Have Your Kid Read This Item As She Watches TV And Uses The Computer

Gloomy researchers often tell us that American schoolkids are less capable in math and reading than their peers in 97 countries and several other planets. OK, but are kids in those places adept at simultaneously using computers, listening to music, watching TV, talking on the phone and playing video games? When it comes to media multitasking, young Americans have no peer.

A Kaiser Family Foundation survey of kids age 8-18 finds that “the total amount of media content young people are exposed to each day has increased by more than an hour over the past five years”—from 7 hours 29 minutes to 8 hours 33 minutes. However, because they’re consuming multiple media at the same time, “the actual number of hours devoted to media use has remained steady,” shifting by just two minutes (from 6:19 to 6:21). Thirty-three percent of kids consume other media “most of the time” while listening to music or using computers for recreation; 28 percent do so while reading; 24 percent do so while watching TV.

Despite the rise of the Internet, video games and whatnot, television remains the dominant medium for kids. In a typical day, 66 percent spend more than an hour watching TV, vs. 44 percent who spend that much time listening to music, 28 percent using computers and 22 percent playing video games. Including prerecorded shows and DVDs/videos, kids spend an average of 3:51 per day watching TV. By comparison, they spend 1:44 listening to music, 1:02 using computers (apart from schoolwork), 0:49 playing video games, and 0:43 reading for recreation. TV also has a central role in the transformation of kids’ bedrooms into “multi-media centers.” Sixty-eight percent of kids have a TV in their own room; 54 percent have a VCR or DVD player there. Naturally, this correlates with greater usage of TV: Kids with a set in their room watch an average of 1:27 more than other kids.

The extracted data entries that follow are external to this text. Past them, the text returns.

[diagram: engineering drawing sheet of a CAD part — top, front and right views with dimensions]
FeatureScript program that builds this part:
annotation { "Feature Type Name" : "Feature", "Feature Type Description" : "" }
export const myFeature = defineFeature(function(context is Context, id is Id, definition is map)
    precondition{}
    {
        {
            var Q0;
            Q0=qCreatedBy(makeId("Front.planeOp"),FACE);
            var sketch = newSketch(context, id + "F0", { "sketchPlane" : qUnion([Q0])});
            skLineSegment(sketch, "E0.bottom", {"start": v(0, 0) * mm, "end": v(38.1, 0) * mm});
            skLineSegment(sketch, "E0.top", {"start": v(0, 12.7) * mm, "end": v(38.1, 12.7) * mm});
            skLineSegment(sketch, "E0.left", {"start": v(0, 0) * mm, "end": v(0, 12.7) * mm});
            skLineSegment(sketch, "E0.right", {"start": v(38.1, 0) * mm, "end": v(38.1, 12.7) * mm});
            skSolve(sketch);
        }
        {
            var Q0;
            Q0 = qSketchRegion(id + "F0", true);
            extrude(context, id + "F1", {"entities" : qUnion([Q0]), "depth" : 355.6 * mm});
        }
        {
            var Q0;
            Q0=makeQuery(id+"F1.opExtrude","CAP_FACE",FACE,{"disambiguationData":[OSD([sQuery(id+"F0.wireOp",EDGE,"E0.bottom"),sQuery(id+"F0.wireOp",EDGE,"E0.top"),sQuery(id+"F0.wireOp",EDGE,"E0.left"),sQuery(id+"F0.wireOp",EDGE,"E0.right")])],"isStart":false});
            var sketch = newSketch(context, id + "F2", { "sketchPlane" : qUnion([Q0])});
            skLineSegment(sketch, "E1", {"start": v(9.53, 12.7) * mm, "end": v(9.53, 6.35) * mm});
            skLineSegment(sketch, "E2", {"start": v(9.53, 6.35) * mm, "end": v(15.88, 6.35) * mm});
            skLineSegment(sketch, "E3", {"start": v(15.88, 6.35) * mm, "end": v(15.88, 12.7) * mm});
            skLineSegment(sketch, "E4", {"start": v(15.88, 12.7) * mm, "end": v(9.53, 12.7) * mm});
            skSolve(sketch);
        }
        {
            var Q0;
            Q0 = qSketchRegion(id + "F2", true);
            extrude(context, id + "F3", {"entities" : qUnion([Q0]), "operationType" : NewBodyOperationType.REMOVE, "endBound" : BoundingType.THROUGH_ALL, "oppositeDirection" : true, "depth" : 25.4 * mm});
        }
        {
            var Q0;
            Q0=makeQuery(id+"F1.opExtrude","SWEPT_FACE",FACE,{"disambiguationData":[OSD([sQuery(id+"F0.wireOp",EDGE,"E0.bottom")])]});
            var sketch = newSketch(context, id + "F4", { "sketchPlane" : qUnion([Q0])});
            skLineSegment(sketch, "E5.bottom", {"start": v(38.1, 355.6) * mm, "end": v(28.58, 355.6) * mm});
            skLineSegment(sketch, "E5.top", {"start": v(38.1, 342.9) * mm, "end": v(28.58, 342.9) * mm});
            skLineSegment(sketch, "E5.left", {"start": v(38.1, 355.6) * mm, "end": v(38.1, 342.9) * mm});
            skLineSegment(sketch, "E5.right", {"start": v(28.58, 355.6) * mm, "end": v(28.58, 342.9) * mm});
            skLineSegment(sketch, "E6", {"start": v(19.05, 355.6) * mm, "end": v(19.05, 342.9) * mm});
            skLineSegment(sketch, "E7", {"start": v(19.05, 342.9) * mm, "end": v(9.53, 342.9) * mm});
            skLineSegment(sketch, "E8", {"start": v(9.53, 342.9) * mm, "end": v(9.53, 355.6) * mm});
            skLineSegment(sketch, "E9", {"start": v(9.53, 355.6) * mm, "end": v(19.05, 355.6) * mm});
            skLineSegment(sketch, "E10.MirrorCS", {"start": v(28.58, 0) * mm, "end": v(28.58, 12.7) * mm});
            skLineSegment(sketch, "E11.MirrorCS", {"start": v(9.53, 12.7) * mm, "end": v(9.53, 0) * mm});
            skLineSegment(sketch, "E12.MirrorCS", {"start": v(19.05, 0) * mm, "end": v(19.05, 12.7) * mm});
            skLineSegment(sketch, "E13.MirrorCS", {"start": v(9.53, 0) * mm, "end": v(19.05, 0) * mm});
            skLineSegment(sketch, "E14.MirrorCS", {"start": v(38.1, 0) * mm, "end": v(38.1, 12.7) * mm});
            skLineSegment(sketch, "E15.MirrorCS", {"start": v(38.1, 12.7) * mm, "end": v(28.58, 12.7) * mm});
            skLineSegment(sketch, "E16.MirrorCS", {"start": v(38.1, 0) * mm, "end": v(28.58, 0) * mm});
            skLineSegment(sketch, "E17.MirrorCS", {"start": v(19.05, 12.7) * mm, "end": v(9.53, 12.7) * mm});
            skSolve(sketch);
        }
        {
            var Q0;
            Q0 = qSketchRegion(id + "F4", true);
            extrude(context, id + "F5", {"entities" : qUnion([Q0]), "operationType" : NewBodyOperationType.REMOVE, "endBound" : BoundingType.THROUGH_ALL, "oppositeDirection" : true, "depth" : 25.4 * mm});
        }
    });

Experts and parents alike have voiced concern in recent years that the proliferation of media usage pulls kids away from other activities. The research, though, indicates this isn’t so: “in fact, it seems that those young people who spend the most time using media are also those whose lives are the most full with family, friends, sports, and other interests.” For instance, those classified as “heavy users” of TV spend 2:42 hanging out with their parents, vs. 2:09 for “light users.” (That’s partly because they watch TV together.) Heavy TV users spend 1:34 daily on “physical activity,” vs. 1:25 for light users. Homework is the exception to the rule: Heavy users of TV spend 0:38 on it, while light users spend 0:57.